In New York, officials said Friday that none of the eight suspects believed to be planning the tunnel attack was in the United States, that they apparently did not have bomb materials and that they had not completed reconnaissance on their supposed target.

The arrest April 27 in Beirut, Lebanon, of Assem Hammoud, 31, a Lebanese man accused of being the mastermind of the tunnel plot, came after the authorities monitored Internet chat rooms used by Islamic extremists who had used coded language to discuss a possible attack. One U.S. official said the members of the group had never met one another.
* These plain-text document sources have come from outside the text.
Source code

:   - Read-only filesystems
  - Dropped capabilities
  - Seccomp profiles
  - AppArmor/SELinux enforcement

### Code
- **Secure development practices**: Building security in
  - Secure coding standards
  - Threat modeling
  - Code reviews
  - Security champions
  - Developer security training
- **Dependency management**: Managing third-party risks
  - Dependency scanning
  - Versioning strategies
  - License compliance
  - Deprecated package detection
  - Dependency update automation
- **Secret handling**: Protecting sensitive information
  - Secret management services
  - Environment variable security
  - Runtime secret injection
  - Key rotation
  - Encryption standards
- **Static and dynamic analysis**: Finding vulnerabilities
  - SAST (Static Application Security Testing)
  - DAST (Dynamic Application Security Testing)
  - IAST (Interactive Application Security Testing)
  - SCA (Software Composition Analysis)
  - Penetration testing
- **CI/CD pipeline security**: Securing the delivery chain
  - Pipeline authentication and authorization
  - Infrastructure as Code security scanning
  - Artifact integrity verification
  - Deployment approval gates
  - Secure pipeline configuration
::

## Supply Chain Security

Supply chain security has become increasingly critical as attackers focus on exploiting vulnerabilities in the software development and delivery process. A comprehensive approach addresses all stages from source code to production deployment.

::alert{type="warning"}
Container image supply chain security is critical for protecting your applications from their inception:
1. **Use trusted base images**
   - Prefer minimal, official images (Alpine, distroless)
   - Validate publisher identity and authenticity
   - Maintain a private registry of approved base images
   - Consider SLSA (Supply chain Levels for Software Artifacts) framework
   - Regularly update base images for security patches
In announcing the case, federal officials, including Chertoff, said the government could not waste time trying to determine whether the suspects were smart enough or serious enough to turn their threats into destructive action.

"It is a mistake to assume that the only terrorist that's a serious terrorist is the kind of guy you see on television, that's a kind of James Bond type," Chertoff said Friday. "The fact of the matter is mixing a bomb in a bathtub does not take rocket science."

Rep. Peter T. King, R-N.Y., the chairman of the House Committee on Homeland Security, said the cases also demonstrate that the authorities cannot always delay charges until they have built airtight criminal cases.

"It was essential that the FBI get rid of its pre-9/11 mentality of not making an arrest until they have enough evidence to convict," King said Friday in an interview. "You can't be locking everyone up. But so long as there are reasonable grounds to make the arrest, they should do that."

Carl W. Tobias, a law professor at University of Richmond in Virginia who tracks terrorism cases, said the modest evidence disclosed so far in some recent cases related to the ability of the suspects to deliver on threats has caused him to wonder if politics might be a factor.

But Pasquale J. D'Amuro, former assistant director in charge of the FBI office in New York, said that law enforcement officials have no choice but to act pre-emptively, even if planning has not yet turn into an active plot.